How to avoid array overflow in C++?

My program was exhibiting some weird behavior, until I found out that there was a burst of array , for example:

int arr[3];
for (int i = 0; i<10; i++) {
    arr[i]=i;
    cout << arr[i];
}

In this clear example, i exceeds the limit of only 3 elements of the array.

However C++ does not warn anything and the program will literally detonate the memory, generating unpredictable behavior in the program.

How Can you make C++ warn (and avoid) when it occurs this?

Author: lazyFox, 2018-05-12

2 answers

Programming in C++ instead of programming in C. What you are doing is C and not C++. It works because C++ tries to maintain compatibility with C, but it is not the most suitable.
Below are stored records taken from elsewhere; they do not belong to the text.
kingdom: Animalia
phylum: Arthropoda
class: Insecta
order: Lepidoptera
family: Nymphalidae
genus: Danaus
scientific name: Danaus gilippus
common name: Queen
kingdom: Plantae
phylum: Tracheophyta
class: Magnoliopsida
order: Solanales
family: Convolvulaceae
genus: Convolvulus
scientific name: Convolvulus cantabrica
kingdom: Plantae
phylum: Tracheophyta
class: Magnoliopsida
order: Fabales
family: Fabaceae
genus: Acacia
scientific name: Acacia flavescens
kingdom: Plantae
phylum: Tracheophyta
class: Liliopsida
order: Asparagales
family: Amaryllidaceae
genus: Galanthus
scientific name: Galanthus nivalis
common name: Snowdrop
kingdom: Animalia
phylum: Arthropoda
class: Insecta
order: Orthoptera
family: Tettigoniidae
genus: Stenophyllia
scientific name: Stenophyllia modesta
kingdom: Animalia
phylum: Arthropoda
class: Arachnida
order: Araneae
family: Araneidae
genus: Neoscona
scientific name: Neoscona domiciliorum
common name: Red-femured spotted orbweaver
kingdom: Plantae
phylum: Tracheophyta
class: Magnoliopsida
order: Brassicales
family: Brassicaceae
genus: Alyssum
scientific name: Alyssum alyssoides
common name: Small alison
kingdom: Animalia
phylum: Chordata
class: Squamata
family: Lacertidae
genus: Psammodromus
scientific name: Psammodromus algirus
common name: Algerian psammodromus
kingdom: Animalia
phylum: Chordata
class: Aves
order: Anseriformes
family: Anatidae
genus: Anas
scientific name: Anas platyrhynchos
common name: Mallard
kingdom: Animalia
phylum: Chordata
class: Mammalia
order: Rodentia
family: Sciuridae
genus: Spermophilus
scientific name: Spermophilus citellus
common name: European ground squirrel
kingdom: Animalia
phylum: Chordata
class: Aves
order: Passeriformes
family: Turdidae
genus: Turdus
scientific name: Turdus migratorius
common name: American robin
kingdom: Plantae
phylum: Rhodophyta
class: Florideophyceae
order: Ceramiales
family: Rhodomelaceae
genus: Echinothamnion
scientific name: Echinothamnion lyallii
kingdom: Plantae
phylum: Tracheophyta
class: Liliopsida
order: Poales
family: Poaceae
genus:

Use a array, or one vector, or something like that. And use an iterator that ensures you won't be able to go beyond the bounds (example, other, one more, com string, a simplified, example with and without iterator but still safe, one last ).

There are external tools that can parse and try report you have an error.

If you want more guarantees, change language. C++ is powerful, flexible, and performant, but not the safest there is. It requires the programmer to know what he is doing.

 4
Author: Maniero, 2018-05-12 13:59:52

Complementing the Maniero solution.

This is a problem of dynamic semantics, in which it is only possible to know if it will generate a critical error during execution, so it does not become a responsibility of the compiler, since this failure does not prevent the compilation or the execution of the program.

This is not an error but a unreliable access to a piece of memory not allocated by the variable .

In this article you can view that it is possible to access an area of memory outside the limits of the array, but it is not possible to write to it.